Sure, some researchers estimate that 7-million to 11-million of the device will have been sold by the end of 2015, and that number, whether too high or too low far exceeds all other smartwatches combined. What makes Watch too expensive?
The Apple Sale
Those of us experienced in the Way of Apple™, know the basics. Apple’s gross margins on every major hardware product are, well, there’s no other way to say it; gross. Or, maybe grossly profitable. Apple prices nearly everything at the high end of the product spectrum and Watch is no different, starting out at $349 and $399 for the smaller and larger models, respectively.
That’s what you would expect of Apple, right? That’s what we’ve got. There’s just one problem. Apple is able to manufacture Watch in great quantities; by the millions to tens of millions so getting the larger number into the product pipeline and through the distribution channel to customers is a multi-faceted challenge.
How can you tell Watch is too expensive? Look at the sales price. Wait. You’re thinking, “Wil, Apple doesn’t really have sale prices.” That’s true. It’s unlikely you’ll walk into an Apple Store and get a new Mac, iPhone, or iPad for 25-percent off. That’s not Apple. Our favorite Mac maker uses partners to do the dirty work of discounting products.
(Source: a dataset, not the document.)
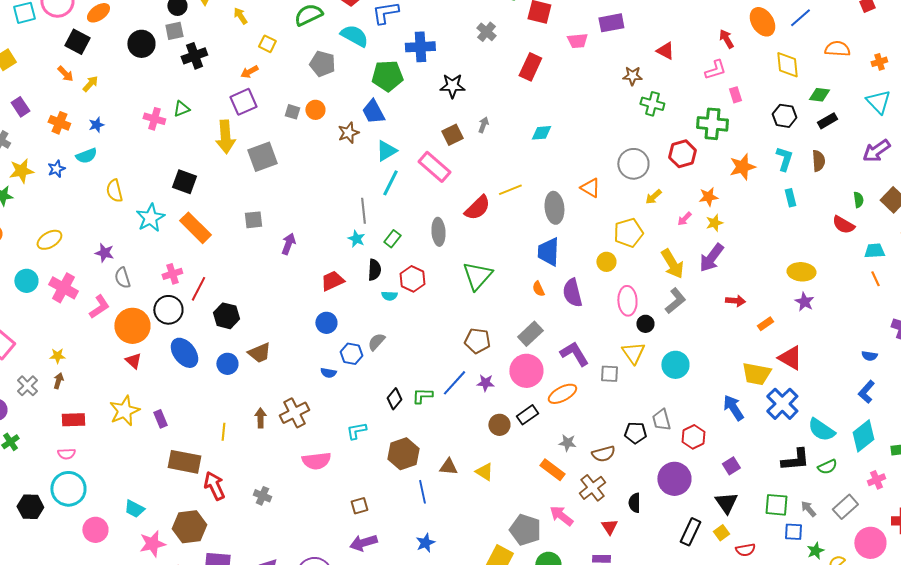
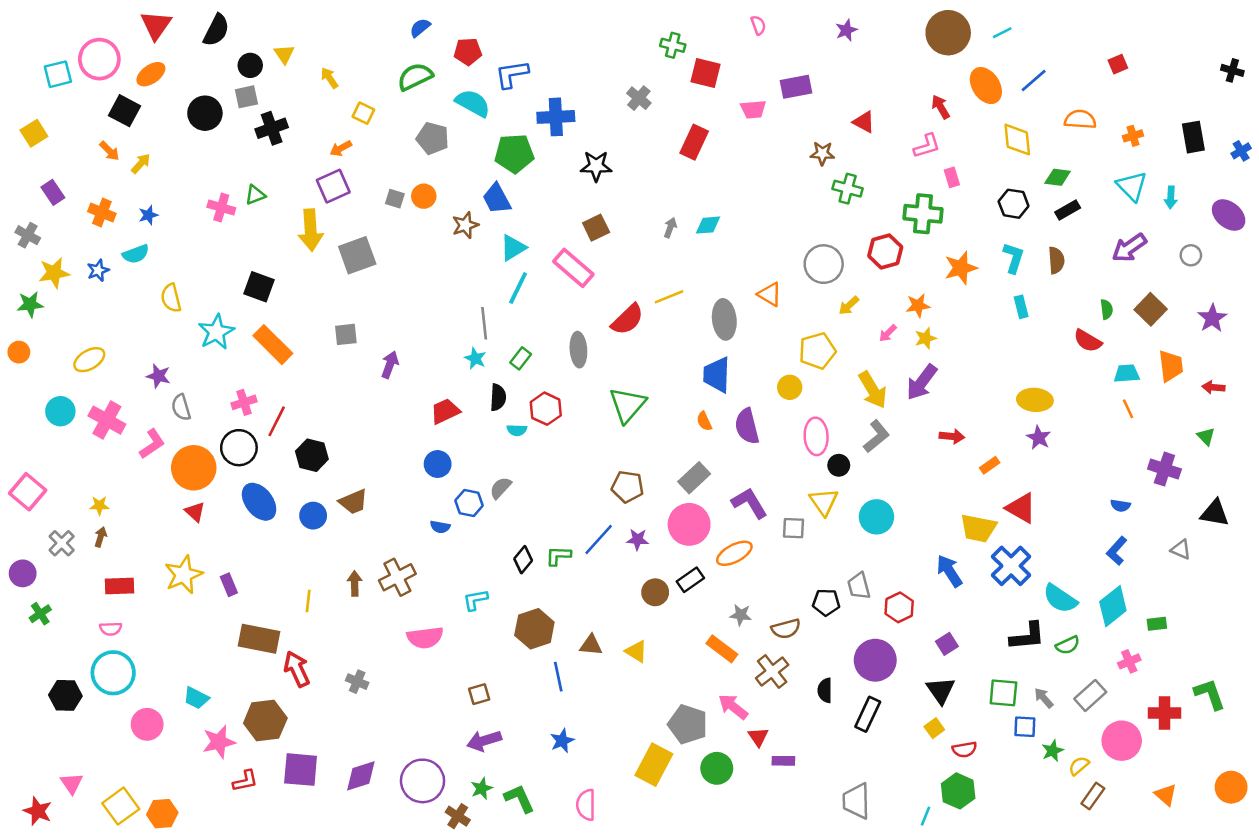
gray arrow: (483, 125) -> (670, 228), moved
red triangle: (609, 527) -> (758, 737), moved
black rectangle: (690, 532) -> (868, 714), moved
Best Buy has been selling Watch for $100 off. How does that make you feel, early adopter? Other retailers have begun discounting Watch for the holiday shopping season. Despite far lower prices, most smartwatch competitors haven’t made much of a dent in the universe and do not appear to have stymied Apple Watch unit sales, so why should Apple bother to help partners move more units by allowing a discount?
Watch 2 is coming. The warehouses are full of Watch 1. Something has to give and the first place to start is with buy this, get a Watch at a discount bundles (which amount to a discount), and then sale prices (the obvious discount). Both are needed– and have been implemented already– to get the large Watch inventory down to manageable levels before Watch 2 is introduced.
Watch 2? Yes, Watch 1 will be a year old this spring, so Watch 2 must be on the way, right? If a product has too much inventory then discounts are used to increase demand which reduces supply. It’s basic math.
That said, my gut feel across the board is that Apple’s prices– on everything– are a little too high in the face of economic doldrums which seem to permeate the rest of the world. An iPhone can be priced at nearly a thousand dollars which happens to be about the same as a fully tricked out iPad Pro and just under the entry-level MacBook.
Don’t get me started on Apple TV. While all of us expect it to be the gateway drug to dropping the cable TV company in the future, the future isn’t here yet, so we’re saddled with an Apple TV 4 platform that can cost nearly triple the Apple 3 ($69) but at least double the previous version and if tvOS app developers are telling the truth, Apple TV 4’s sales are not that good and app sales are even worse.
We’re still early in the holiday shopping season and a new year is around the corner so there is plenty of time for Apple to get manufacturing, inventory, sales channels, and customer demand into some sort of acceptable sync, but for now, Apple Watch is too expensive. And so is Apple TV.